═══ Excerpted passage ═══

According to the recent Gartner finding, the demand for data back-up and data recovery solutions will see a surge. What are the reasons?
Ramesh Mamgain:
Enterprises, in the last few years were in a hyper growth mode. They never really bothered about the type of DR, backup arrangements. The solutions were implemented but more in the form of a tick mark in the box and less as a conscious effort towards a planned rollout.

Now, with the compliance requirements mounting, in businesses like FSIs and telcos, back-up solution is up on the pecking order. According to the compliance, in the FSI vertical, organisations should keep records of the last seven years; the telcos should have CDRs of atleast six months on the primary storage and for about three years on secondary storage.

What are the trends in challenges that drives CIOs to buy systems from Commvault?
Don Foster:
Globally, the adoption of cloud solutions by enterprises has brought a certain level of complexity in managing workloads on the cloud. Commvault has partnered with organisations to simplify their cloud infrastructure to serve their customers better.

“We have got the solutions down the path, we know what we are doing,” is what the high level executives in large organisations, seem to think. However as we interacted with those who are incharge of making the cloud solutions a reality for the organisation, they are still in two minds on how to adopt the cloud model.

So, in many cases they are coming to us asking how can we help them manouvre some of the workloads on the cloud, what can the cloud mean to them and how can Commvault help them.

═══

Objective a
Please reproduce the interview excerpt, beginning at the words "Now, with the" and stopping after "their customers better.", with "telcos" swapped for "telecom operators".
The interview excerpt and the records come from separate, unrelated sources.

═══ Data shown ═══

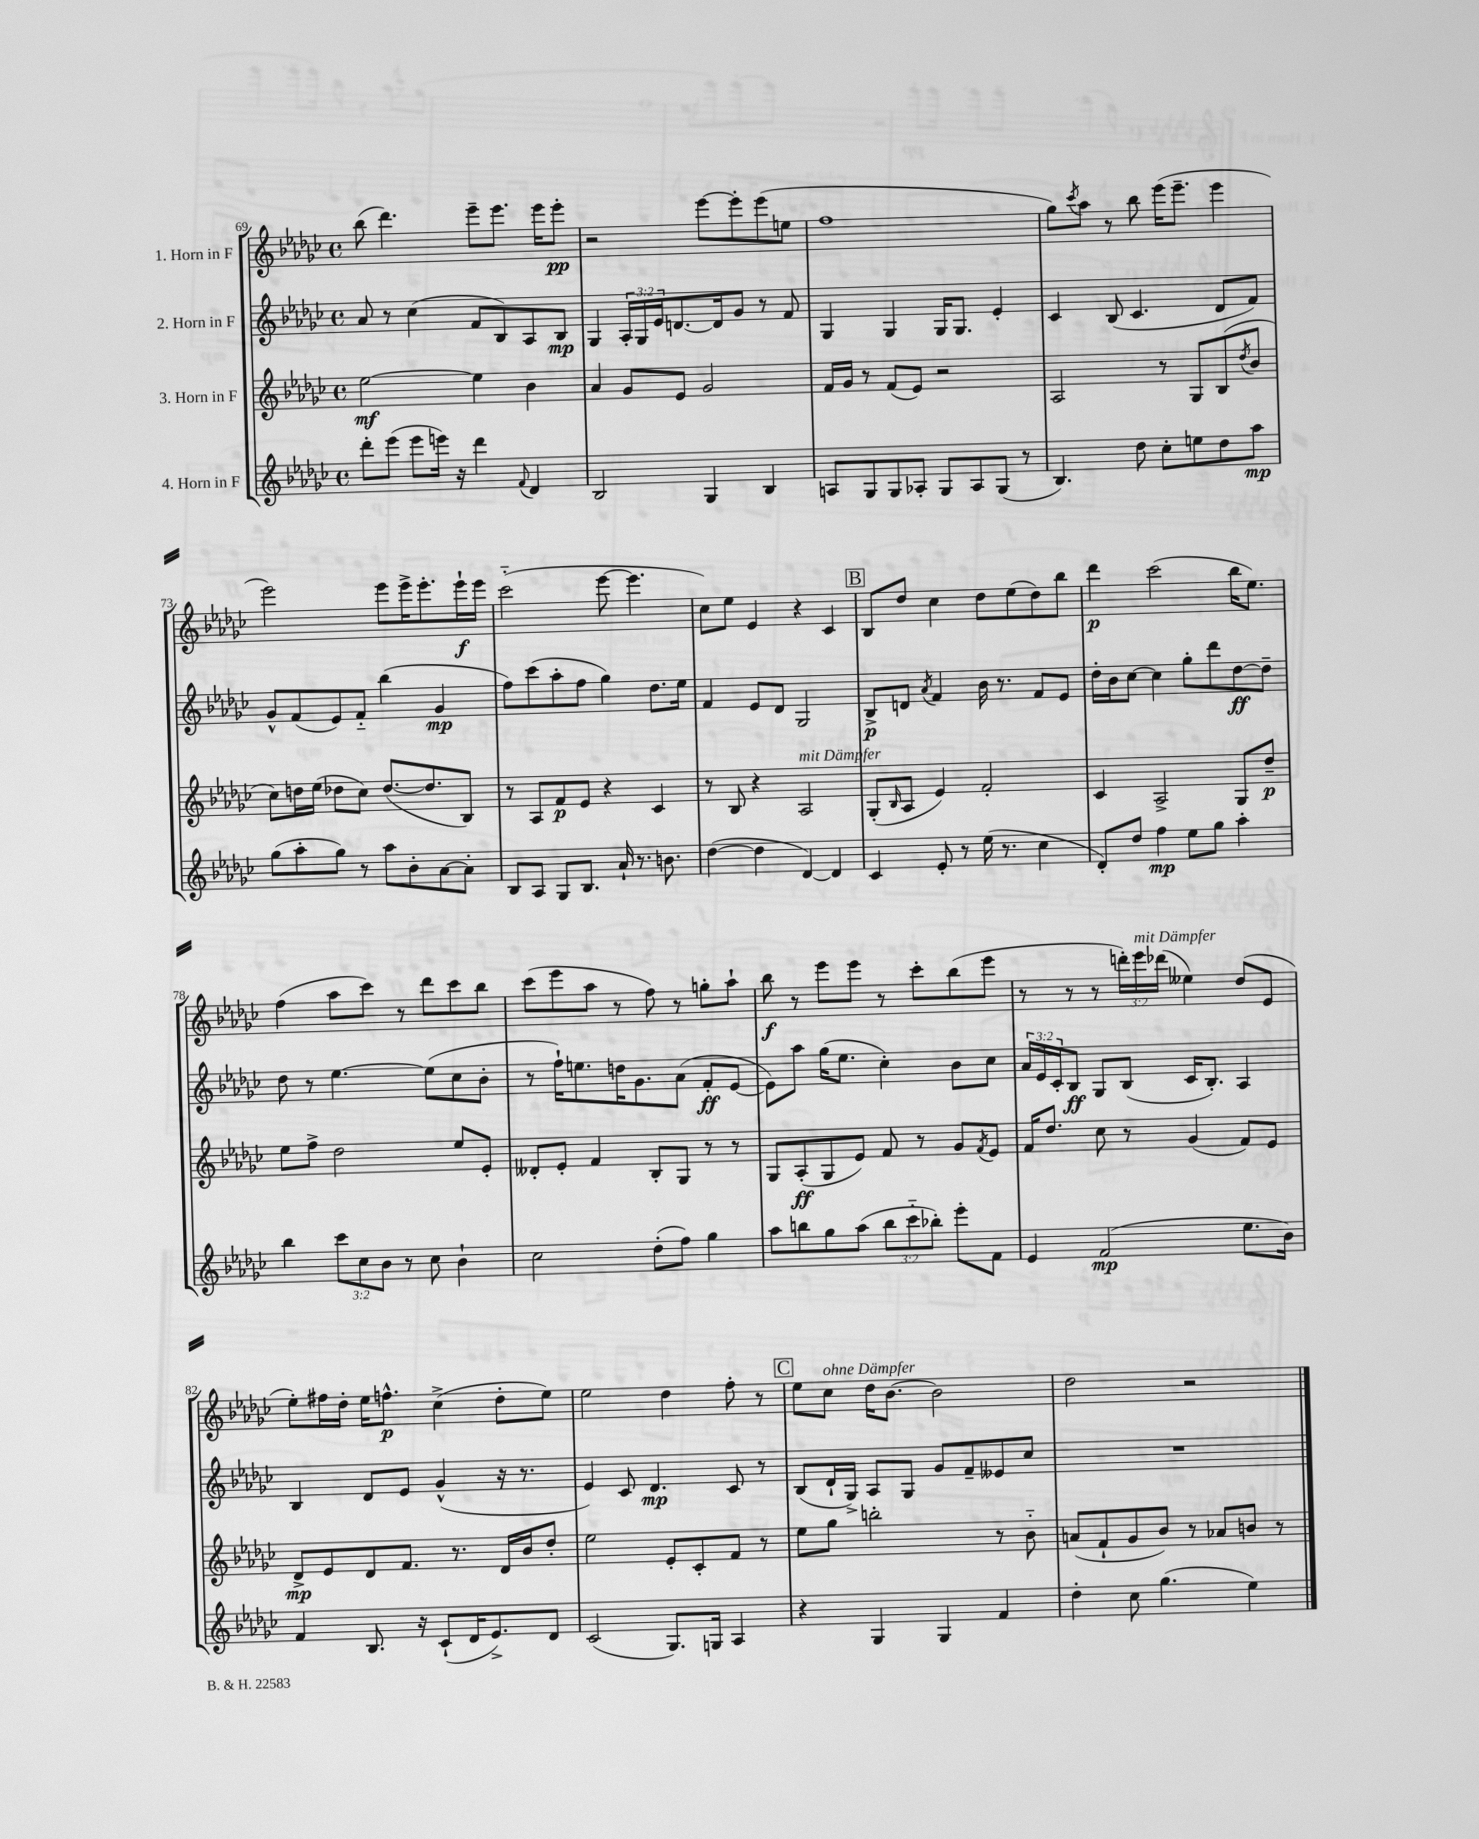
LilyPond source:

═══
═══ Data shown ═══

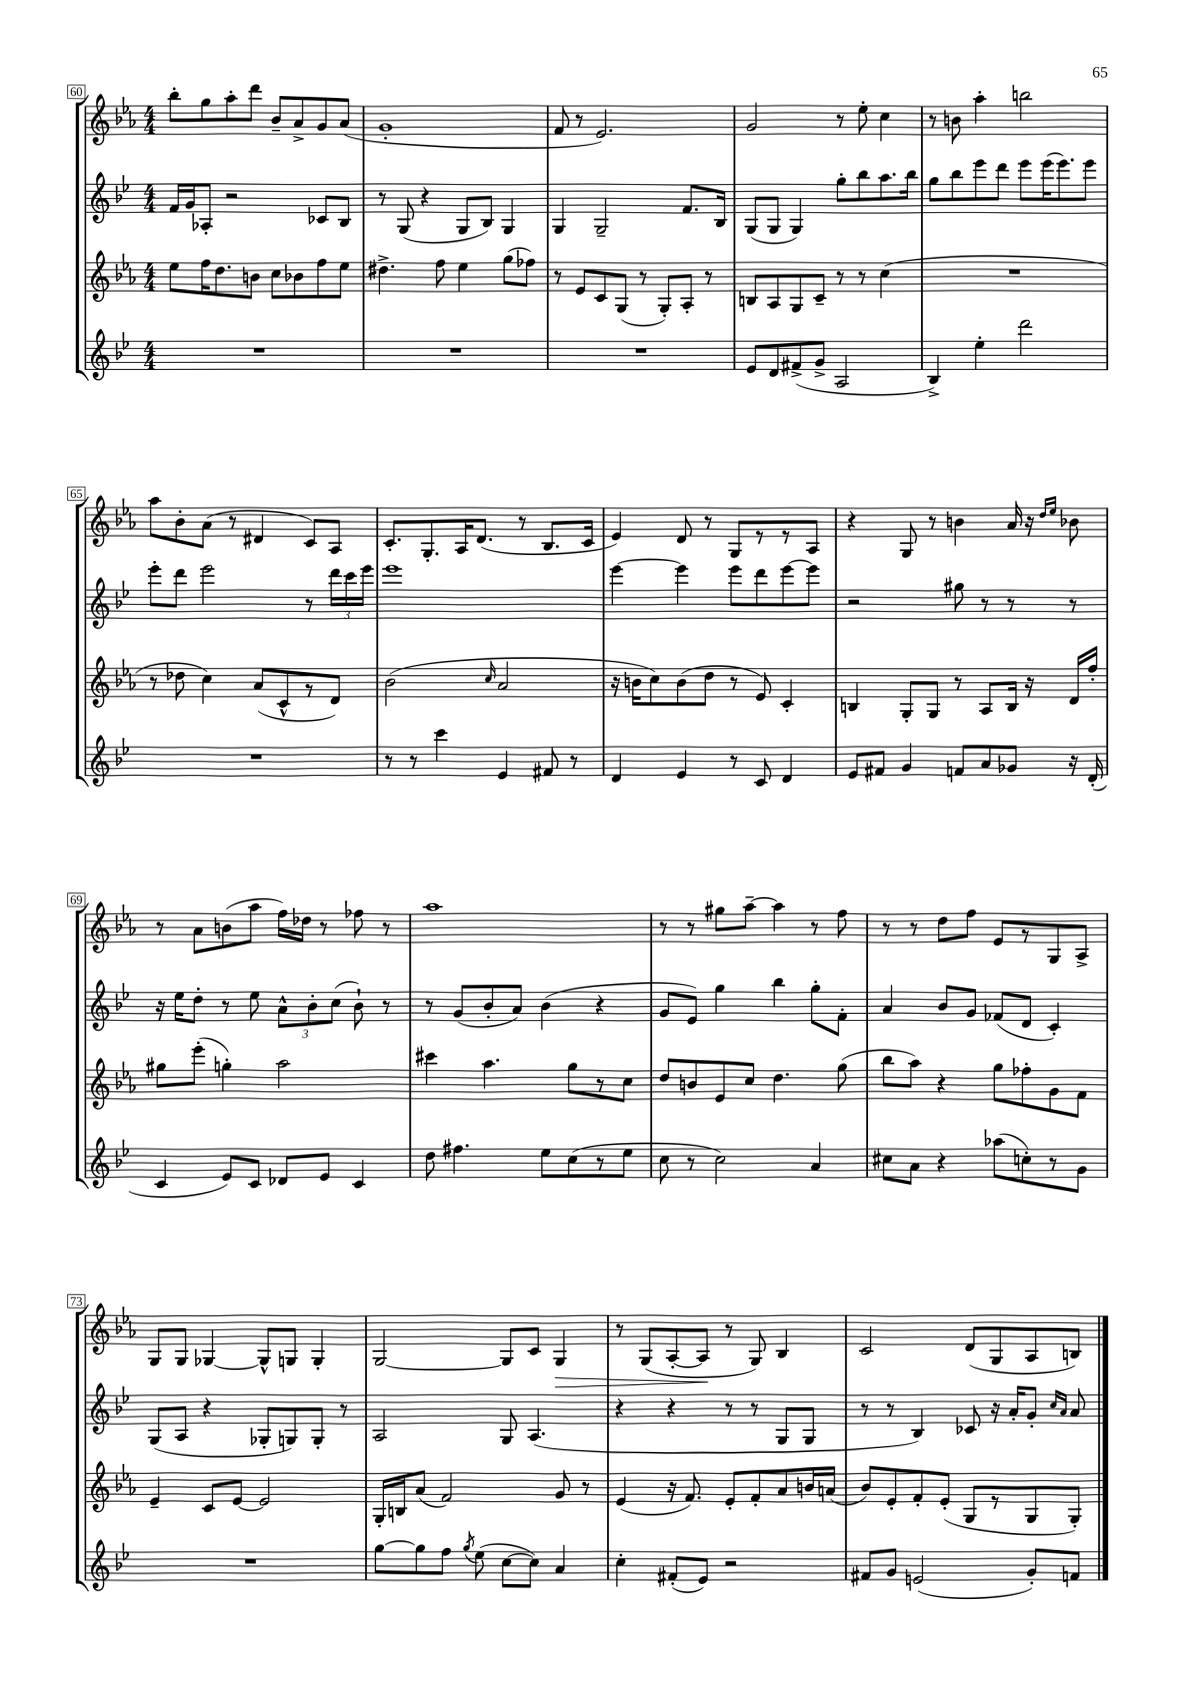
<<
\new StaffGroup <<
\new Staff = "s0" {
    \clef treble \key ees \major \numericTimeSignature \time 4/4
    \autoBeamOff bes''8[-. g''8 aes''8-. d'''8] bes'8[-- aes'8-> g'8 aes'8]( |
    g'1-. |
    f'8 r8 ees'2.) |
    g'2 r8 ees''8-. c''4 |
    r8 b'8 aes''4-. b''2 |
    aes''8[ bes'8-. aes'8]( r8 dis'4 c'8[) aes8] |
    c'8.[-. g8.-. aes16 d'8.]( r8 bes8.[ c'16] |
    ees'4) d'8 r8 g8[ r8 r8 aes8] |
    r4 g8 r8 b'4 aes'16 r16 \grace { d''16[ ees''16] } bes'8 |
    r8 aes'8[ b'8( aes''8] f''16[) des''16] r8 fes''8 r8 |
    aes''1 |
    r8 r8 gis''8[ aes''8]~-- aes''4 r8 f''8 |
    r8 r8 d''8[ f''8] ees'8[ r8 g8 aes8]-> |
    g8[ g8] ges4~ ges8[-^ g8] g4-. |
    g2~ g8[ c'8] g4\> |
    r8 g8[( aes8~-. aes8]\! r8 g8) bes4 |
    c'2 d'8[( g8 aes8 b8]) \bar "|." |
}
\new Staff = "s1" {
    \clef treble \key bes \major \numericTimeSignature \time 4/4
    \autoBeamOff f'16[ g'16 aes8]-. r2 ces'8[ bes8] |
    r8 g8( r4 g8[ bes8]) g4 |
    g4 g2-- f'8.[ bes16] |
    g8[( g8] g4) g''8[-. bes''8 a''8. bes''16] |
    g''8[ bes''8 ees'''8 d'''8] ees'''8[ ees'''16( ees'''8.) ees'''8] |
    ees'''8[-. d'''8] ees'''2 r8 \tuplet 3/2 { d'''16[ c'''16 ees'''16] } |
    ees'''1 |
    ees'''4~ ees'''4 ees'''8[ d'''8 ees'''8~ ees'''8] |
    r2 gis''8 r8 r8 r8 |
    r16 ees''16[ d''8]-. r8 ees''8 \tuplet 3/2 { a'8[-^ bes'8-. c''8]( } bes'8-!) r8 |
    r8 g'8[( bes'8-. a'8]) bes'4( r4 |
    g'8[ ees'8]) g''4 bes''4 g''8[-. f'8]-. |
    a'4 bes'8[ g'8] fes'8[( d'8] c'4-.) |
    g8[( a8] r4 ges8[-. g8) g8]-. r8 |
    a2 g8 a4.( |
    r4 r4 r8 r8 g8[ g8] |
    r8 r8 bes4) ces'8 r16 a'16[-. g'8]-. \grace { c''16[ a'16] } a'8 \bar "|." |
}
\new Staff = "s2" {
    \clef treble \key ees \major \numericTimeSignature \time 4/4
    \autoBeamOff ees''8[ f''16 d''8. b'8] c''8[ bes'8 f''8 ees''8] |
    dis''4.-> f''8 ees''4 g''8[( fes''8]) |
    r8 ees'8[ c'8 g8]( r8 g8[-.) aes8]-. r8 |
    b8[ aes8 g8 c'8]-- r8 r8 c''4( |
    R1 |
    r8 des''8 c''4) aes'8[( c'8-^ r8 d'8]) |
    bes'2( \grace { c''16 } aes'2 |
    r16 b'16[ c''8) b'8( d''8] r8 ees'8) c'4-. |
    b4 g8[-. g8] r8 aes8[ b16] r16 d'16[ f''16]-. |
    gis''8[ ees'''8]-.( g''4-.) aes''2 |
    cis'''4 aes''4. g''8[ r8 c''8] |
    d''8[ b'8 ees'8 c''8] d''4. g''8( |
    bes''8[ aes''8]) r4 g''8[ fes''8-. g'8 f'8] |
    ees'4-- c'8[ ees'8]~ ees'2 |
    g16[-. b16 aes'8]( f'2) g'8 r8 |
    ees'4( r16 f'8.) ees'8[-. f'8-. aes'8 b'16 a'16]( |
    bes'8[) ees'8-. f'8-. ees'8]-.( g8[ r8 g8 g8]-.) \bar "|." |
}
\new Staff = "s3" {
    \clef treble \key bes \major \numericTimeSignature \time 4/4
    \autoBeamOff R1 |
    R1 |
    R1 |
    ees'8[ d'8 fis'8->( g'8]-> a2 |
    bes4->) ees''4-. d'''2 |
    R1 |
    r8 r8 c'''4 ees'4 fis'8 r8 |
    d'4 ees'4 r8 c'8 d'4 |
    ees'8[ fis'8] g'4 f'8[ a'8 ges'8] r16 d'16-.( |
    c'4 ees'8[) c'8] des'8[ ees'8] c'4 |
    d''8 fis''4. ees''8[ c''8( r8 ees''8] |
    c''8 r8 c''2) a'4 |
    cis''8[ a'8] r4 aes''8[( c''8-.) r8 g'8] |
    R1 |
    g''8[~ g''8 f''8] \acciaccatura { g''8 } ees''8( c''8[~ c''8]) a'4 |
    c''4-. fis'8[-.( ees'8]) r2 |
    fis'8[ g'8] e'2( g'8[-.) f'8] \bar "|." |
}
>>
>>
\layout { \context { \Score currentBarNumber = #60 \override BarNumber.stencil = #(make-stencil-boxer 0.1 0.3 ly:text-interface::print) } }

═══

Objective b
Pick out every line of the records that contains the string "grace", where case counts.

Task output a
Now, with the compliance requirements mounting, in businesses like FSIs and telecom operators, back-up solution is up on the pecking order. According to the compliance, in the FSI vertical, organisations should keep records of the last seven years; the telecom operators should have CDRs of atleast six months on the primary storage and for about three years on secondary storage.

What are the trends in challenges that drives CIOs to buy systems from Commvault?
Don Foster:
Globally, the adoption of cloud solutions by enterprises has brought a certain level of complexity in managing workloads on the cloud. Commvault has partnered with organisations to simplify their cloud infrastructure to serve their customers better.

Task output b
    r4 g8 r8 b'4 aes'16 r16 \grace { d''16[ ees''16] } bes'8 |
    r8 r8 bes4) ces'8 r16 a'16[-. g'8]-. \grace { c''16[ a'16] } a'8 \bar "|." |
    bes'2( \grace { c''16 } aes'2 |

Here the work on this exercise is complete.